With the advent in the 1980s of synthetic ligament materials and new surgical instrumentation, surgeons offered the first real hope of full restoration of function to patients with torn cruciates. With synthetic ligament surgery there came a big push to educate surgeons in the new surgical techniques, and an increase in the number of patients having cruciate reconstruction followed. It was not long, however, before synthetic ligaments went out of fashion, partly because they had inherent problems of their own and partly because the new techniques advanced to allow fully biological 'autograft' (the patient's own tissue) to be used as a graft material. Of the autografts, the patellar-tendon-graft (PTG) was promoted as 'the gold standard' and surgeons all over the world started to perform PTG cruciate reconstruction surgery.

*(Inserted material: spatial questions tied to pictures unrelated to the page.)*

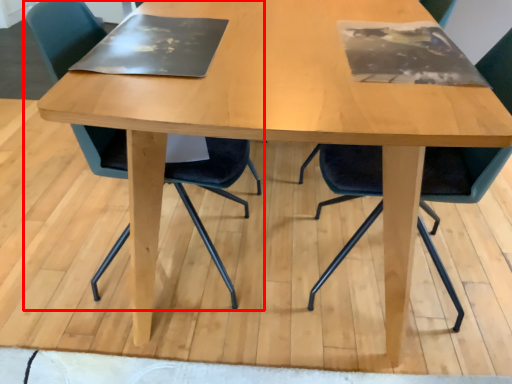
Question: From the image's perspective, considering the relative positions of chair (annotated by the red box) and chair in the image provided, where is chair (annotated by the red box) located with respect to the staircase?

Choices:
 (A) below
 (B) above

Answer: (B)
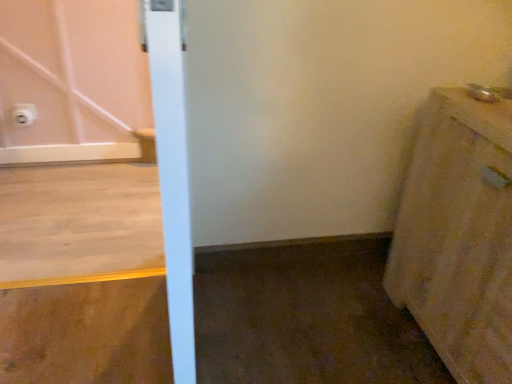
The width and height of the screenshot is (512, 384). What are the coordinates of `white plastic electric outlet at upper left` in the screenshot? It's located at (24, 114).

The height and width of the screenshot is (384, 512). What do you see at coordinates (24, 114) in the screenshot?
I see `white plastic electric outlet at upper left` at bounding box center [24, 114].

What do you see at coordinates (458, 235) in the screenshot? I see `beige fabric cabinet at right` at bounding box center [458, 235].

Where is `beige fabric cabinet at right`? The width and height of the screenshot is (512, 384). beige fabric cabinet at right is located at coordinates (458, 235).

Locate an element on the screen. This screenshot has width=512, height=384. white plastic electric outlet at upper left is located at coordinates (24, 114).

Does beige fabric cabinet at right appear on the left side of white plastic electric outlet at upper left?

Incorrect, beige fabric cabinet at right is not on the left side of white plastic electric outlet at upper left.

Is beige fabric cabinet at right further to the viewer compared to white plastic electric outlet at upper left?

No, it is not.

Does point (502, 228) appear closer or farther from the camera than point (31, 108)?

Point (502, 228).

From the image's perspective, is beige fabric cabinet at right positioned above or below white plastic electric outlet at upper left?

Based on their image positions, beige fabric cabinet at right is located beneath white plastic electric outlet at upper left.

From a real-world perspective, which is physically above, beige fabric cabinet at right or white plastic electric outlet at upper left?

From a 3D spatial view, beige fabric cabinet at right is above.

Between beige fabric cabinet at right and white plastic electric outlet at upper left, which one has smaller width?

white plastic electric outlet at upper left.

Considering the sizes of objects beige fabric cabinet at right and white plastic electric outlet at upper left in the image provided, who is taller, beige fabric cabinet at right or white plastic electric outlet at upper left?

beige fabric cabinet at right is taller.

Is beige fabric cabinet at right bigger than white plastic electric outlet at upper left?

Indeed, beige fabric cabinet at right has a larger size compared to white plastic electric outlet at upper left.

Is beige fabric cabinet at right completely or partially outside of white plastic electric outlet at upper left?

Yes, beige fabric cabinet at right is located beyond the bounds of white plastic electric outlet at upper left.

Is beige fabric cabinet at right not close to white plastic electric outlet at upper left?

beige fabric cabinet at right is positioned a significant distance from white plastic electric outlet at upper left.

Is white plastic electric outlet at upper left at the back of beige fabric cabinet at right?

beige fabric cabinet at right does not have its back to white plastic electric outlet at upper left.

How different are the orientations of beige fabric cabinet at right and white plastic electric outlet at upper left in degrees?

They differ by 89.1 degrees in their facing directions.

Identify the location of cabinetry located below the white plastic electric outlet at upper left (from the image's perspective). (458, 235).

Between white plastic electric outlet at upper left and beige fabric cabinet at right, which one appears on the left side from the viewer's perspective?

white plastic electric outlet at upper left is more to the left.

In the scene shown: Is white plastic electric outlet at upper left positioned before beige fabric cabinet at right?

No, it is not.

Which is closer, (30, 116) or (417, 220)?

Point (30, 116).

From the image's perspective, would you say white plastic electric outlet at upper left is shown under beige fabric cabinet at right?

No.

Looking at this image, from a real-world perspective, is white plastic electric outlet at upper left under beige fabric cabinet at right?

Indeed, from a real-world perspective, white plastic electric outlet at upper left is positioned beneath beige fabric cabinet at right.

Which of these two, white plastic electric outlet at upper left or beige fabric cabinet at right, is wider?

beige fabric cabinet at right.

Can you confirm if white plastic electric outlet at upper left is taller than beige fabric cabinet at right?

In fact, white plastic electric outlet at upper left may be shorter than beige fabric cabinet at right.

Considering the sizes of white plastic electric outlet at upper left and beige fabric cabinet at right in the image, is white plastic electric outlet at upper left bigger or smaller than beige fabric cabinet at right?

In the image, white plastic electric outlet at upper left appears to be smaller than beige fabric cabinet at right.

Based on the photo, is white plastic electric outlet at upper left surrounding beige fabric cabinet at right?

That's incorrect, beige fabric cabinet at right is not inside white plastic electric outlet at upper left.

Is white plastic electric outlet at upper left far away from beige fabric cabinet at right?

Absolutely, white plastic electric outlet at upper left is distant from beige fabric cabinet at right.

Is white plastic electric outlet at upper left oriented away from beige fabric cabinet at right?

No, white plastic electric outlet at upper left's orientation is not away from beige fabric cabinet at right.

What's the angular difference between white plastic electric outlet at upper left and beige fabric cabinet at right's facing directions?

There is a 89.1-degree angle between the facing directions of white plastic electric outlet at upper left and beige fabric cabinet at right.

Locate an element on the screen. This screenshot has height=384, width=512. cabinetry in front of the white plastic electric outlet at upper left is located at coordinates pyautogui.click(x=458, y=235).

You are a GUI agent. You are given a task and a screenshot of the screen. Output one action in this format:
    pyautogui.click(x=<x>, y=<y>)
    Task: Click on the cabinetry that is on the right side of white plastic electric outlet at upper left
    
    Given the screenshot: What is the action you would take?
    pyautogui.click(x=458, y=235)

I want to click on cabinetry above the white plastic electric outlet at upper left (from a real-world perspective), so click(x=458, y=235).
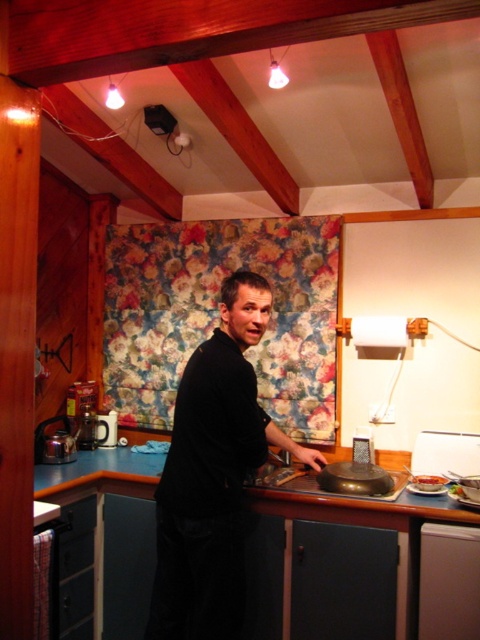
You are preparing to place the slightly browned bread at lower right onto the white glossy plate at lower right. Based on their sizes, will the bread fit entirely on the plate?

The slightly browned bread at lower right is larger than the white glossy plate at lower right, so it will not fit entirely on the plate.

Based on the photo, you are a photographer standing 1.5 meters away from the camera. You want to take a photo of the black matte shirt at center. Can you reach the camera to adjust it without moving your position?

The distance between you and the camera is 1.5 meters, and the camera and the black matte shirt at center are 1.91 meters apart. Since you can only reach the camera if it is within your arm length, but the exact arm length isn not provided, so it is uncertain whether you can adjust the camera without moving.

You are a chef in this kitchen and need to place a new ingredient exactly at coordinate point 0.8, 0.9. Is the slightly browned bread at lower right already occupying that spot?

The slightly browned bread at lower right is located at point (428, 483), which is close to but not exactly at (432, 512). Therefore, the spot is available for placing the new ingredient.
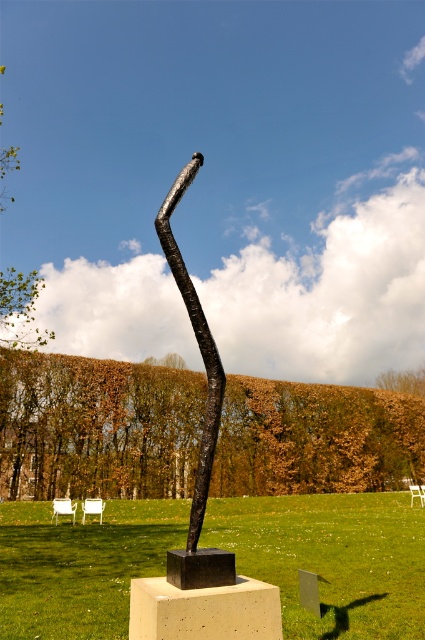
Can you confirm if green grass at center is shorter than black textured pole at center?

In fact, green grass at center may be taller than black textured pole at center.

Does point (62, 564) come behind point (226, 572)?

Yes, point (62, 564) is behind point (226, 572).

Does point (8, 570) come farther from viewer compared to point (186, 566)?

As the technique shifted from the synthetic graft to the natural graft, which required ingrowth of blood vessels and the formation of new ligament cells, so the surgeons tended to 'protect' the graft by immobilising the patient's knee for a fairly prolonged period of time. Rehab was progressed cautiously. But the outcome was not always as good as expected, and an increasing number of post-surgery cruciate ligament patients started having trouble regaining full range of motion.

 

As these patients started in the 1990s being referred to specialist units for assessment and management, leaders in the field began to publish their findings (ref 2) - and they pointed out that many of these joints were being limited by the presence of scar tissue within the joint cavity.

 

Research was undertaken to find out why, and two of the main reasons were shown to be the timing of the reconstruction surgery after the initial injury and the length of the period of immobilisation after surgery (ref 3). This led to a change of practice amongst surgeons that has resulted in a fall in the percentage of cruciate patients progressing to arthrofibrosis - 

  • the initial surgery is generally delayed for about 3 weeks after injury, and surgery is not undertaken until full range of motion is restored and the joint is not inflamed 
  • the period of immobilisation was decreased and patients were put through an accelerated rehabilitation programme.